Android wins again: Future features beat Apple every time

Macalope

Android’s future is always so bright it must certainly be wearing shades, must it not?

Writing for the reportedly confirmed bipedal life forms over at Business Insider, Rafi Letzter says “This is about to be the best reason to switch from iPhone to Android.” (Tip o’ the antlers to Bradley B Bear and Nathan Larsen.)

What is “this”? Is it peer pressure? A dare resulting from your problem binge drinking? A desire to have your family released by the open source splinter cell holding them hostage?

We could speculate pointlessly all day or just read on.

The Macalope’s read this piece and it’s kind of a toss-up, actually.

Probably the hottest point of contention in the Tech Insider newsroom is…

…who can hold a 9 volt battery against their tongue the longest? Jerry was literally a circus geek back in the ‘90s so he’s got experience on his side, but Miranda is freak-ay. Then there’s Crazy Ned who’s been “writing” his “articles” on one of those fake furniture showroom laptops for the past eight years. He hasn’t produced a thing but we haven’t been paying him, either.

Anyway, it’s $20 to get into the pool.

…whether Android or iOS is the better ecosystem.

Oh. That.

But Google is on the verge of striking a major blow in the ease-of-use wars…

Google: Perpetually six months away from complete victory. They should use that as their slogan now that “Don’t be evil” is… well… you know.

Ask the average iPhone user why they stick with Apple's increasingly boring, expensive lineup…

There’s a link in “increasingly boring” that the Macalope’s not including but it goes to a video piece titled “Sorry Apple fans — the iPhone 7 is going to be boring”.

Facts. Time-traveling facts.

Ugh, the Macalope’s already itchy and we still don’t know what “this” is.

But Google is on the verge of striking a major blow in the ease-of-use wars: Project Abacus, Google's plan to do away with smartphone passwords almost entirely.

How are they going to do that? Why, by measuring more of your personal data, that’s how! Seems kind of obvious in retrospect, doesn’t it?

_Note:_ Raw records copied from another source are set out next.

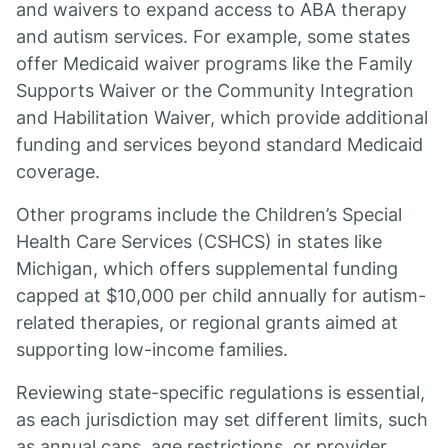
and waivers to expand access to ABA therapy
and autism services. For example, some states
offer Medicaid waiver programs like the Family
Supports Waiver or the Community Integration
and Habilitation Waiver, which provide additional
funding and services beyond standard Medicaid
coverage.
Other programs include the Children’s Special
Health Care Services (CSHCS) in states like
Michigan, which offers supplemental funding
capped at $10,000 per child annually for autism-
related therapies, or regional grants aimed at
supporting low-income families.
Reviewing state-specific regulations is essential,
as each jurisdiction may set different limits, such
as annual caps, age restrictions, or provider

With Abacus, due to release in the next several months, Android devices will keep track of biometric markers like walking gate, typing patterns, the look of your face, your location…

A blood sample. Your human genome. A lock of your hair. The feel of your breath on Google’s face as it lies down next to you while you sleep.

But nothing creepy.

(For the record, the Macalope made those up. He thinks, anyway.)

…and other things to build an up-to-the moment "trust score"  — a degree of certainty that the person holding your phone is in fact you.

Now, remember, a person can be compelled by the government to put their thumb on a phone to unlock it, but they can’t be compelled to provide the passcode to the phone. Surely either this piece or the other piece Letzter links to about Abacus tells us about this salient fact and whether or not it's applicable to NNNNNNNNNOPE. Huh. Well, then, surely one of them notes that there are some concerns with an advertising company possibly tracking all this important biometric, location and usage data and the potential for misusing NNNNNNNNNOPE.

Look up. There is nothing but pie as far as the eye can see. It is incorrect to say “pie in the sky” because there is so much pie that the sky is no longer there. Now the sun’s rays are being blotted out. Already the plants and animals are dying. Welcome to the Pie Winter that will be end of the human race as we know it.

…iPhones get less and less interesting compared to premium Galaxies and HTCs…

Apple is surely doomed before the HTC juggernaut.

…Abacus is exactly the kind of standout feature that could cause buyers on the fence to flip.

Yeah. OK, it’s very possible that this will be a great feature and people will really like how convenient it is. However, while it’s a sign that you’re still alive that you look forward to new things, it’s not like Abacus is utterly devoid of potential drawbacks that are worth mentioning. Nor is it impossible that Apple could implement its own version of this feature. It’s nice to get excited, but try to stay realistic.